Epilepsy and The Myths Associated With It!



Epilepsy myths

Long back when human beings were not exposed to the wonders of science, many diseases and natural calamities were thought to be the wrath of God or the vengeance of the demons. Epilepsy is one such disease. It comes from the Greek word that means ‘possession’. Since this condition is defined by mild to severe seizures, it was often believed by the Greeks that they were caused by demons.  Even to this day, a diagnosis of epilepsy leads to a number of irrelevant questions that do not seem to have a direct link to the disease. Can I make babies? Will I be able to lead a normal life? Will my medical condition get me a good job? Epilepsy and seizures have been tagged as a social stigma but with the coming of age, many doubts have been cleared about the disease but not completely disappeared.
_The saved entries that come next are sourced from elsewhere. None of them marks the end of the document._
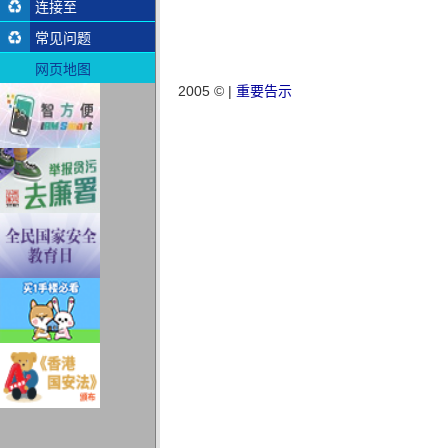
连接至
常见问题
网页地图
2005 © |
重要告示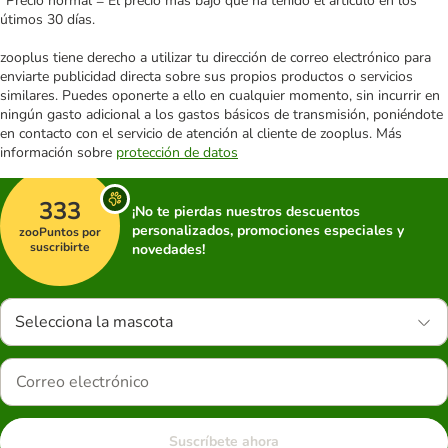
*Precio normal = El precio más bajo que ha tenido el artículo en los
útimos 30 días.
zooplus tiene derecho a utilizar tu dirección de correo electrónico para
enviarte publicidad directa sobre sus propios productos o servicios
similares. Puedes oponerte a ello en cualquier momento, sin incurrir en
ningún gasto adicional a los gastos básicos de transmisión, poniéndote
en contacto con el servicio de atención al cliente de zooplus. Más
información sobre
protección de datos
333
¡No te pierdas nuestros descuentos
personalizados, promociones especiales y
zooPuntos por
suscribirte
novedades!
Selecciona la mascota
Suscríbete ahora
Individuals still have a lot of misconceptions about it.

However, let us first know a few scientific facts about epilepsy:

  • Epilepsy is a neurological condition. The seizures happen due to a sudden surge of electrical activity in the brain. Demons are not responsible in any form.
  • Seizures can vary from person to person.
  • All seizures don’t involve convulsions (trembling and jerking). Some act vacant and confused and wander around when having a seizure.
  • The cause of epilepsy is hard to identify. It might happen due to multiple underlying conditions. It might be due to a brain injury or stroke that is the frequent cause of epilepsy in seniors.
  • One-third of autistic children may develop epilepsy in the future.

Some common myths and misconceptions associated with epilepsy:

1. Restricted from living a normal life: 

It is believed that epileptic individuals should refrain from doing normal jobs or driving cars, but it is not right. If you are religiously on your seizure medications, chances are that you will remain seizure-free and can take the responsibility of doing any odd jobs. But in the initial days, your doctor will monitor how the medications are controlling your seizures and once you get a medical approval, you are free to do anything.

2. Epileptic patients cannot have babies: 

This might be one of the biggest myths. Be informed and aware! The fact is that more than 90% women who have been epileptic at one point of their life have had normal babies. If you wish to have a baby, don’t believe in myths floating around. Visit your doctor and make suggestions on how to plan for a successful pregnancy.

3.You should not force a spoon into the mouth of an epileptic person:

This absolutely wrong! By doing this, you might be actually hurting the person as it can chip the teeth, hurt the gums or even break the jaw. The first thing that you should do is gently roll the person to one side and cushion a folded towel or a soft pillow underneath the head to prevent injury. Also, you must not hold them down to stop the seizure. The convulsions will stop when it has to. Call an ambulance you if see the seizure continues over 5 minutes.

4. Epilepsy is contagious: 

Whoever said that must have been a fool. You can never contract epilepsy from another person. If a fetus cannot contract epilepsy from the mother, of course, another person can never.

5. Epilepsy is rare and happens only in kids: 

Epilepsy is common and it has been recorded that 60 million people worldwide have epilepsy. About 1 in every 100 people has epilepsy. It can happen at any age. Seizures take place in adults too and are often the after-effects of strokes and heart diseases.

6. You don’t die from epilepsy:

Epilepsy can be serious and can even cause death if prolonged seizures happen during sleep. There have been many mortality cases reported so far. 

Don’t let the myths and misconceptions surrounding epilepsy concern you. There are scientific pieces of evidence to prove that epilepsy when treated, can improve life quality. Educate people and family around you and help individuals with epilepsy lead a normal and happy life.